**To do:** Which lines of the entries below run from the one holding "It is now possible to set" to the one holding "Platform). When adding/editing", inclusive? Set down exactly those lines and no others.

**Entries provided:**
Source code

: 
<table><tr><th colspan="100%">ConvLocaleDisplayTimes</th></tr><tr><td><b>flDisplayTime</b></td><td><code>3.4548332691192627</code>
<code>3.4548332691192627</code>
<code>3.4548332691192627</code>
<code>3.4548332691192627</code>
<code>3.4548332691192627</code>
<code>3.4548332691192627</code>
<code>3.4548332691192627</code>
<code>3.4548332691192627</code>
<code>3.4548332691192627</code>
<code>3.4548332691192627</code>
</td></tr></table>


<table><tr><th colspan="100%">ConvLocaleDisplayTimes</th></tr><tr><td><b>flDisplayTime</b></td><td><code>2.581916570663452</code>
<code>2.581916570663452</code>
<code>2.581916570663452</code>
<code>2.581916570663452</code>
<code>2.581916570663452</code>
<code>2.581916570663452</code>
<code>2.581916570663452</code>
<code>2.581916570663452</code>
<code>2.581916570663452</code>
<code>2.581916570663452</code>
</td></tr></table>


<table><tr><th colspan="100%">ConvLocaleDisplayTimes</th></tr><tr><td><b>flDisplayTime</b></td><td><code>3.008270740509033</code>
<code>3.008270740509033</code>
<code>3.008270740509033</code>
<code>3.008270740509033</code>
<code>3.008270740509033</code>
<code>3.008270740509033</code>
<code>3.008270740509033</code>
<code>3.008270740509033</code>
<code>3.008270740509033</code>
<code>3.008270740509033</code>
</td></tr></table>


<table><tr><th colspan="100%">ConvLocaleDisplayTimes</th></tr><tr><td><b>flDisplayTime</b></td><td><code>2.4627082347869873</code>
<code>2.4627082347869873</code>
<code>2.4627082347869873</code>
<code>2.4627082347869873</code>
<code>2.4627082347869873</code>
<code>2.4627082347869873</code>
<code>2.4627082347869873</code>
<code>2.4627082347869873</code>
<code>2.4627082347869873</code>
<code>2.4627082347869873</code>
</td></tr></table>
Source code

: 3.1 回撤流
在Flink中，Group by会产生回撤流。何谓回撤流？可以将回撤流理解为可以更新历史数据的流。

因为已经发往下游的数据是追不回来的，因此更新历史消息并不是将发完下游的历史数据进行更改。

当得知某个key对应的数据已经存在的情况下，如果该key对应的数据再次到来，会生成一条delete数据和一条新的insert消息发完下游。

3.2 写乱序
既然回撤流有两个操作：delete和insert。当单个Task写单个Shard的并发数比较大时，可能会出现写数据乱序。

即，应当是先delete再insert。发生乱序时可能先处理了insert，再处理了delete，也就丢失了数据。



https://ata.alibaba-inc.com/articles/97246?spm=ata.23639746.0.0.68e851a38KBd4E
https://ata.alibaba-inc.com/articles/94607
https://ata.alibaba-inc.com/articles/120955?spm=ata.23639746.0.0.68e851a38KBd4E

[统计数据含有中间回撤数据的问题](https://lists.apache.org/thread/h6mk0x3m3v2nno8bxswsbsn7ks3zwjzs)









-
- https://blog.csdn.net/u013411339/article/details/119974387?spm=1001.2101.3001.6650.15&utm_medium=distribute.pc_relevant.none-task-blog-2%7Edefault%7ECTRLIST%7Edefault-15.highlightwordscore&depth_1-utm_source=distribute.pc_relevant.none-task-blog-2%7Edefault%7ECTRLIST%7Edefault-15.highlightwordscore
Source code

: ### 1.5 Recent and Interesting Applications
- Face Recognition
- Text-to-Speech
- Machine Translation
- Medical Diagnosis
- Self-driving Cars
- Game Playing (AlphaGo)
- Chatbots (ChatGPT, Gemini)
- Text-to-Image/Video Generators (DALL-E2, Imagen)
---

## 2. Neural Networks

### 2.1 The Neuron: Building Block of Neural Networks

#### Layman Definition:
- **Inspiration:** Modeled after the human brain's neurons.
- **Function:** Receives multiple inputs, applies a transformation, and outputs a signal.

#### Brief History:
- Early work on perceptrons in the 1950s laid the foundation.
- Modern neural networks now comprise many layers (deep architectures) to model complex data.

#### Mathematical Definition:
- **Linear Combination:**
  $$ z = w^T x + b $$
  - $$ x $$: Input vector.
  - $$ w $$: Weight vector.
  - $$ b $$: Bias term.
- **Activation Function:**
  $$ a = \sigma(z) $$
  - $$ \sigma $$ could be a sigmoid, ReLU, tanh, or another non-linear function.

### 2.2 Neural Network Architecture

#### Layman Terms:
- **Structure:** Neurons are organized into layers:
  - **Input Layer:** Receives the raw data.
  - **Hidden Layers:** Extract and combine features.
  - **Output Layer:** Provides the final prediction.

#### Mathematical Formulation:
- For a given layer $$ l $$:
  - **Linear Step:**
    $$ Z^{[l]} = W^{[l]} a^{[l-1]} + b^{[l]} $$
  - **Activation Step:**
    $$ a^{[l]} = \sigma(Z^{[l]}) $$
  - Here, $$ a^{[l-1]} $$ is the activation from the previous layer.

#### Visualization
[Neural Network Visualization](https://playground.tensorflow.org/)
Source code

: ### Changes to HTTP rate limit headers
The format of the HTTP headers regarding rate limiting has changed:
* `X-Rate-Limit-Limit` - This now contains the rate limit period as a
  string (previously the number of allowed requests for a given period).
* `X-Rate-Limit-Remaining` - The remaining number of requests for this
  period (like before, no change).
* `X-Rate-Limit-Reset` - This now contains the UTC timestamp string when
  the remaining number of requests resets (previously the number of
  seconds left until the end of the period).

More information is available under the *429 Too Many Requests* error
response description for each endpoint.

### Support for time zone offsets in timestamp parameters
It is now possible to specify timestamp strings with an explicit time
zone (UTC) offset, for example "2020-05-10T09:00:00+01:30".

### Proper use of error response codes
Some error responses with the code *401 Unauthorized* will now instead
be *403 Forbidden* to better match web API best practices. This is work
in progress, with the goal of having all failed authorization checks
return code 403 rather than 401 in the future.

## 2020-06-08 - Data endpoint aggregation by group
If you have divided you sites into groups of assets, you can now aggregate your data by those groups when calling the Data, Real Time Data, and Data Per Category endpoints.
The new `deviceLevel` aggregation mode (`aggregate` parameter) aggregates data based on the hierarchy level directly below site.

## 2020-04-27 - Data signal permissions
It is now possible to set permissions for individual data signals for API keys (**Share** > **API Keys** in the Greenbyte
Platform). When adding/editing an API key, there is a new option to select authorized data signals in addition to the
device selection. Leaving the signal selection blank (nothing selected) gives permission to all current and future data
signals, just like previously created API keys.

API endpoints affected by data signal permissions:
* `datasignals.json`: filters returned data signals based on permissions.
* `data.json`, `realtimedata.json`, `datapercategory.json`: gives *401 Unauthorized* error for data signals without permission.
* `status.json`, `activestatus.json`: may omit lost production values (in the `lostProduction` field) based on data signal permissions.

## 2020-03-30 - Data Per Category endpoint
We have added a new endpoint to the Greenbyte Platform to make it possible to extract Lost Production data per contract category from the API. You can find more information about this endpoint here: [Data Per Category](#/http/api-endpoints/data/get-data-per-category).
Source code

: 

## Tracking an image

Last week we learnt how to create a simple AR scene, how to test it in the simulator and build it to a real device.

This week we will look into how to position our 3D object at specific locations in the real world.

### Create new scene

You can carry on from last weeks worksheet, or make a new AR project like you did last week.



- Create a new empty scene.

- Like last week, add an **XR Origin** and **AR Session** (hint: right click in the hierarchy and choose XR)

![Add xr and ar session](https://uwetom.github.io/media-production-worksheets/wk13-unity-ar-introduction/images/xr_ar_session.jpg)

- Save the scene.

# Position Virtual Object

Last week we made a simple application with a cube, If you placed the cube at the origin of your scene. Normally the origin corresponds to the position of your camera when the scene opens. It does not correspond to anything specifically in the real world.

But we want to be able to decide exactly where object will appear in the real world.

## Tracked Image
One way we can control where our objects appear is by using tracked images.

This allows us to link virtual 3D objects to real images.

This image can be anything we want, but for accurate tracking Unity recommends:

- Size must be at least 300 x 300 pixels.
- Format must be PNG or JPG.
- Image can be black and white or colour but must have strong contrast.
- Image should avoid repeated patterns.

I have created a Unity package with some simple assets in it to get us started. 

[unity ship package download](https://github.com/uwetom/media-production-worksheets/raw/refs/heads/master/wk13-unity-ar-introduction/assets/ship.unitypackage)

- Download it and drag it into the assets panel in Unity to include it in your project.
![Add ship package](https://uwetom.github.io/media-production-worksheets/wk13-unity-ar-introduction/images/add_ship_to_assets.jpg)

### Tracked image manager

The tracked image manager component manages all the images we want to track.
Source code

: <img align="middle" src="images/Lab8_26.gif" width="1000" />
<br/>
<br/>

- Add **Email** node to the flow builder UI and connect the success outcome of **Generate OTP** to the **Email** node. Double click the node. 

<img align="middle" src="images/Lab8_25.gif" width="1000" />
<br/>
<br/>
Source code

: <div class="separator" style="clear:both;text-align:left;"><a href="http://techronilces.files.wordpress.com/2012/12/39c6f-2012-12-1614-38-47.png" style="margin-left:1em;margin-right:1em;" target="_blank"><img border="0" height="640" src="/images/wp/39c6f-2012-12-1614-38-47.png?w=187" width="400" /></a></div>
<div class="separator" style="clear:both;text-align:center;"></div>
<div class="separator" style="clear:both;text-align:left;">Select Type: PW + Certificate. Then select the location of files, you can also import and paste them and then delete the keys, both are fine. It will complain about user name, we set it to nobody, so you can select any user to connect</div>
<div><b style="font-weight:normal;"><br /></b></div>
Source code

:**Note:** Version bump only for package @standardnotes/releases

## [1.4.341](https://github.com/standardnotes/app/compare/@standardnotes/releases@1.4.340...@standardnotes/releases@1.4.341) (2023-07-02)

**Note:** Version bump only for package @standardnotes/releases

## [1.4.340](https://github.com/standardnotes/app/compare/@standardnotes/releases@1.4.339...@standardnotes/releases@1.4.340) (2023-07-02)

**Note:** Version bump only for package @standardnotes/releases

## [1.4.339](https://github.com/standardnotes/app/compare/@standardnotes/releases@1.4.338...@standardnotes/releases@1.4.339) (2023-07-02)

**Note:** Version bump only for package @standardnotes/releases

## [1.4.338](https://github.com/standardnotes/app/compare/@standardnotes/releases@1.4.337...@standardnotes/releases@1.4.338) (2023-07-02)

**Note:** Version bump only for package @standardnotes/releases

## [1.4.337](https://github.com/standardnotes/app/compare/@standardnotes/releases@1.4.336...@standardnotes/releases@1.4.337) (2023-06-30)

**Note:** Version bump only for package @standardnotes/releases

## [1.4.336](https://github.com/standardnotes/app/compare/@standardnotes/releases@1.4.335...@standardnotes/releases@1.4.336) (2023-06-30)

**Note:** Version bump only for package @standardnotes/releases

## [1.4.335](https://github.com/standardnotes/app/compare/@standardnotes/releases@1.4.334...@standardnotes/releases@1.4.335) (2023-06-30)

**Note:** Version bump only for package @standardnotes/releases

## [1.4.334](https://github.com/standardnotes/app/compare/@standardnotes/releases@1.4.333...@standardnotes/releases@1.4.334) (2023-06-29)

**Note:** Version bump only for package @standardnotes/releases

**Expected output:**
It is now possible to set permissions for individual data signals for API keys (**Share** > **API Keys** in the Greenbyte
Platform). When adding/editing an API key, there is a new option to select authorized data signals in addition to the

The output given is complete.